1 of 1 people found this helpful
Hmm, Not a simple card and very likely to get very deep real quick
I could start by blaming the card, but 1) that is rude and 2) why would anyone do that without supporting data?
- Selected MMIO size of 256G -- Take it all the way to max. (1024G)
May not help, but should not hurt.
You already said you disable the on-board devices. NICs, and HDD controlers? At least as a test.
Next step would require a PCIe config space dump with the mutiple cards installed. (Though you may want to do this first with no cards installed since i have a feeling it is going to be big)
The best way to do this is to insert a USB key to collect the data,
Then at the shell prompt:
SHELL> map -r
(whole bunch of dirve info dumps out)
usb fob likley will be fs0: or fs1: so type that
FS0:> PCI > PCIDUMP.txt
Makes a file listing ALL the pci devices in the system (long list and much longer if you have the cards installed)
from this list you can see if the Board & BIOS is seeing the cards.
Next step would be to loog at the indivual cards configuration in PCI config space by looking in the list from the first dump to identify the Bus Device Function of the card then type:
FS0:>PCI xx xx xx -i >> pcidump.txt
where the XX's are the BUS Device Function.

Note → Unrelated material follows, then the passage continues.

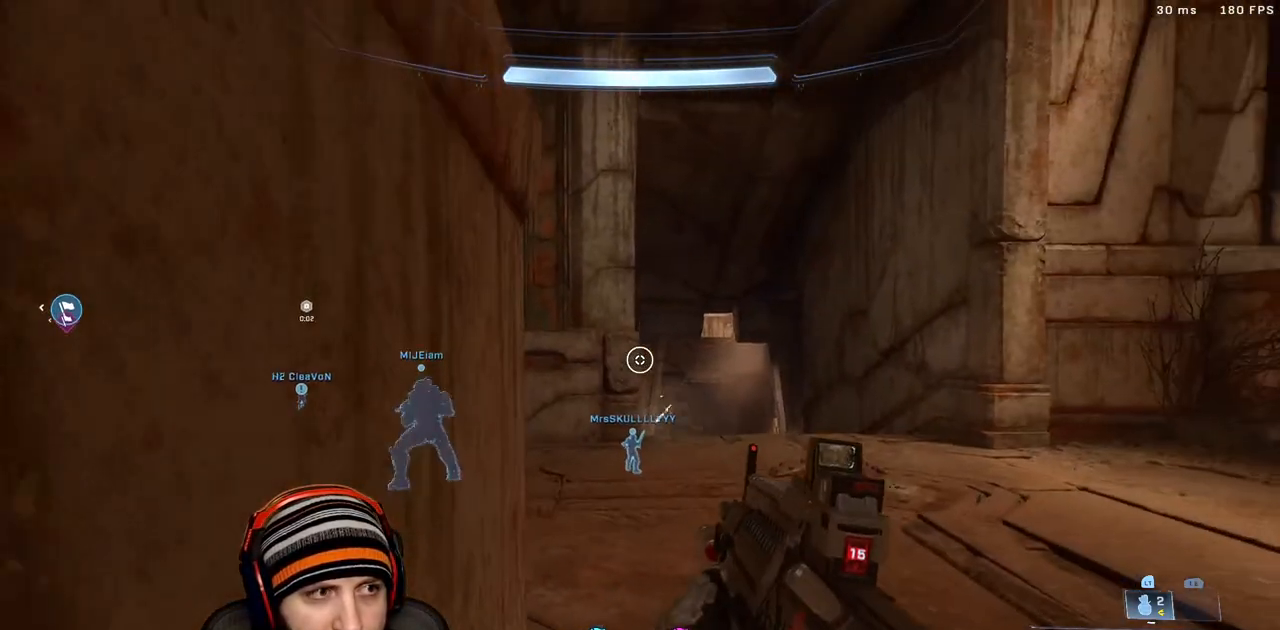
{"buttons": [], "left_stick": "down", "right_stick": "center", "events": [[100, "left_stick", "down-right"], [383, "left_stick", "down"]]}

By reviewing the dump from all the devices on the cards you should be able to glean some information such as how much MMIO it really wants or if the cards are throwing configuration errors.
I saw a comment on the card vendors site about the cards taking a long time to come up before you can configure the PCI space which these dumps would show also.
How that helps and did not get too deep.
Thanks for not punting on the DSP card. It may well turn out to be a card issue but the vendor is not convinced based on my description to this point. I need a more definitive way to either implicate or rule out their card(s).
To that end, I tried each of your suggestions. First, I took the largest MMIO space setting available from the BIOS UI menu. The POST still failed after that change so I moved on to the UEFI shell.
The 'pci' output did not contain any indication of either card when two were seated. A pastebin of the output is here. I removed one card and called pci again. The resulting output can be found here. I notice that even the bridge device is missing when both cards are seated.
I went on to run 'pci -i' on the devices in the single card configuration. The dump from the first of four TI devices is here. A dump of the first of five PLX bridge devices is here. I have the dumps for the rest of the TI and PLX devices. How would I go about using this information to determine MMIO allocation requirements?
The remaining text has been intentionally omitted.